§ DOCUMENT TEXT
■ ■ ■ ■ ■ ■ ■
Map_split for RwLockWriteGuard?

RefCell has map_split std::cell::RefMut - Rust

RwLockWriteGuard has... it doesn't even have map: std::sync::RwLockWriteGuard - Rust

Any chance to bring these APIs closer together?

RefCell handles the borrow state itself and as such was able to implement a state in which there are multiple mutable borrows. RwLock on the other hand uses the rwlock implementation of the platform, which doesn't offer such a possibility on any platform as far as I know. While it is probably possible to emulate it, doing so would come at a cost even when this functionality is not used.

Nah, you can rely on the underlying lock to provide all the memory barriers, so the cost is minimal.

On lock: acquire lock, increment atomic count.
On unlock: decrement atomic count, release lock.

This should be sound.

Atomic memory accesses are relatively expensive. Regular uncontended rwlocks already use a single atomic access. Adding a second one would make the unlock operation roughly twice as expensive.

The fact that the barriers are there means you can just use acqrel rather than seqcst so it's as minimal overhead as it gets. And it'd bring the APIs closer together, as they're currently completely uninterchangeable, even tho they're claimed to be equivalent.

I can't speak for map_split but I definitely ran into a scenario recently that would have been massively simplified by having map on RwLock guards.
■ ■ ■ ■ ■ ■ ■
§ Stored data entries

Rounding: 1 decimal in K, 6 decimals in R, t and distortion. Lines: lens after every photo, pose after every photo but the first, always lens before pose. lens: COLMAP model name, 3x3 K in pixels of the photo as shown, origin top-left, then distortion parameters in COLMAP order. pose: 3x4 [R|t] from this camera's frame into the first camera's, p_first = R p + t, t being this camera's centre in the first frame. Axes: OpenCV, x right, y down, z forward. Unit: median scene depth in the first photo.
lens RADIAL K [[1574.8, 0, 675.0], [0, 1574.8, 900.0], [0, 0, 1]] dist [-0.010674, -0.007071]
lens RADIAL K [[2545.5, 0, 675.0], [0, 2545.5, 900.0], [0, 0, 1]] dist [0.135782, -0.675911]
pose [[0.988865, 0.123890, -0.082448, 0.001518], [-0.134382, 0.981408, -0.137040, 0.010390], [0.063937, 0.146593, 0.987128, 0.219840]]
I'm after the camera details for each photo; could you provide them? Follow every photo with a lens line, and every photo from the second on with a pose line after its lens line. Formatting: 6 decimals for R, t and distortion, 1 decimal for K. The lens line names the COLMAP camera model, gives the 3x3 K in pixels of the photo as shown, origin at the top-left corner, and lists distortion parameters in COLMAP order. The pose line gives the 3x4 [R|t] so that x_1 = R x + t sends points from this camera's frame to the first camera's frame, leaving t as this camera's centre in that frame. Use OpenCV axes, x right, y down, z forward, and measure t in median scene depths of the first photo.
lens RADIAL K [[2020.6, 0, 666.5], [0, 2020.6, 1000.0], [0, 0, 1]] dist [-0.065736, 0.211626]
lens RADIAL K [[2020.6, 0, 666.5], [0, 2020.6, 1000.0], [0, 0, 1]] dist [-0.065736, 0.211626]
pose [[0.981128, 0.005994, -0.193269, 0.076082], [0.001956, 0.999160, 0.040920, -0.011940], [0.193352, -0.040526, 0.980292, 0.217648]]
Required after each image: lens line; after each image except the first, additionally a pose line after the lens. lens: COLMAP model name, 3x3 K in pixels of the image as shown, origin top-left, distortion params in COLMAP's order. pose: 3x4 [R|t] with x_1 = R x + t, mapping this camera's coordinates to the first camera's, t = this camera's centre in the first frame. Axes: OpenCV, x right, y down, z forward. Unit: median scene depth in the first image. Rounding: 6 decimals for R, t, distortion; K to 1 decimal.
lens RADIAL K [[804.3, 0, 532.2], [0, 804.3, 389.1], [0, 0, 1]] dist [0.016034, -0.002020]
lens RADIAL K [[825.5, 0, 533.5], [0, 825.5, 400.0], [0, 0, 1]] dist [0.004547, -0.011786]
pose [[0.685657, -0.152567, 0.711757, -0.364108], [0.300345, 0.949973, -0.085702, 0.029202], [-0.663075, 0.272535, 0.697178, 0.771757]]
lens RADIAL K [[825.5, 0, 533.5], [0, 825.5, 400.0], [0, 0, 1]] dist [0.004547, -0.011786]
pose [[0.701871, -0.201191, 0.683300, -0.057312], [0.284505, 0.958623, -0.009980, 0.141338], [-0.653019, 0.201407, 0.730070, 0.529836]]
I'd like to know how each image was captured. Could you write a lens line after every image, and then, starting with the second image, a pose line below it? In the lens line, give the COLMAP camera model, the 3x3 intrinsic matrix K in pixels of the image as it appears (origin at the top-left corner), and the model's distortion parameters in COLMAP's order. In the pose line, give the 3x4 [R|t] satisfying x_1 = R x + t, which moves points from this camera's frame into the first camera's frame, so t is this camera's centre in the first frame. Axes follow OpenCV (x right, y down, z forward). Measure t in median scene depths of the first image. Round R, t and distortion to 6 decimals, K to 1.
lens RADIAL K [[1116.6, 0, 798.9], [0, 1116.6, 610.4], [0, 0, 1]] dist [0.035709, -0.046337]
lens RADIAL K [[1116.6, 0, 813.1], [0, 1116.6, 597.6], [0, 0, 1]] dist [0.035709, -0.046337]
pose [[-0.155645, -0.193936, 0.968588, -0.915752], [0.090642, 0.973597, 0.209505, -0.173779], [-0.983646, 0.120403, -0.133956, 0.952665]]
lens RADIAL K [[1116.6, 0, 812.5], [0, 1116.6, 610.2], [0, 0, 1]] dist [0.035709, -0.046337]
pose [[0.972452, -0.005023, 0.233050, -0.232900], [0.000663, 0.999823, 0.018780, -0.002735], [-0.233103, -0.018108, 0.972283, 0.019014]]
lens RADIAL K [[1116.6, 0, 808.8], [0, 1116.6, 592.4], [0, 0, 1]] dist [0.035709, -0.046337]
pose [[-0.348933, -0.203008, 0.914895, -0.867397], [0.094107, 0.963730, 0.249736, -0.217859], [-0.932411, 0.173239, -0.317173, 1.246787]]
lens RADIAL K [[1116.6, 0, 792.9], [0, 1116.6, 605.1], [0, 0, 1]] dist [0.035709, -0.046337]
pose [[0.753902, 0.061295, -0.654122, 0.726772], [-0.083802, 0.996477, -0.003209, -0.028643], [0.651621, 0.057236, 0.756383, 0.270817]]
■ ■ ■ ■ ■ ■ ■
§ EXERCISE SET
1. Using the RwLock discussion, decide whether each statement agrees with it: (a) RefCell manages its borrow state on its own. (b) RwLock is built on the platform's rwlock implementation. (c) A second atomic access would make the lock operation roughly twice as expensive. Answer yes or no for each, and quote the deciding words.
2. Translate this sentence from the RwLock discussion into French: "Regular uncontended rwlocks already use a single atomic access."
3. Resume the RwLock discussion from its last sentence.

§ RESULTS BY TASK
1.
(a) Yes: "RefCell handles the borrow state itself"
(b) Yes: "RwLock on the other hand uses the rwlock implementation of the platform"
(c) No: "Adding a second one would make the unlock operation roughly twice as expensive."

2. Les rwlocks ordinaires sans contention utilisent déjà un seul accès atomique.

3.
When you have a chunk of global state that needs to be shared in a RwLock you basically can't expose pieces of that state in any way other than cloning or passing a closure that receives the "piece" of state. It's not a showstopper but I was surprised it wasn't possible at present.

To be fair we do need the ability to Send the guards and also we need guards that take an Arc to the RwLock instead of an &'a, so we can't actually use std's .-. (nor parking_lot's since those take an &'a as well...)

But it still seems like it'd be beneficial to have RwLock's and RefCell's APIs in sync.

Blame pthreads for that one (and probably for C11 and C++11 saying it's UB to unlock on a different thread).

I'd argue that it is actually possible, since this could be implemented using a recursive_rwlock (which I believe is required by C11, so pthread will support it, idk about windows). Whether or not there is a benefit, other than keeping api parity between RwLock and RefCell that outweighs the additional cost of RwLock.

I don't know that a proposal that isn't backable by a legitimate use case would do all that well.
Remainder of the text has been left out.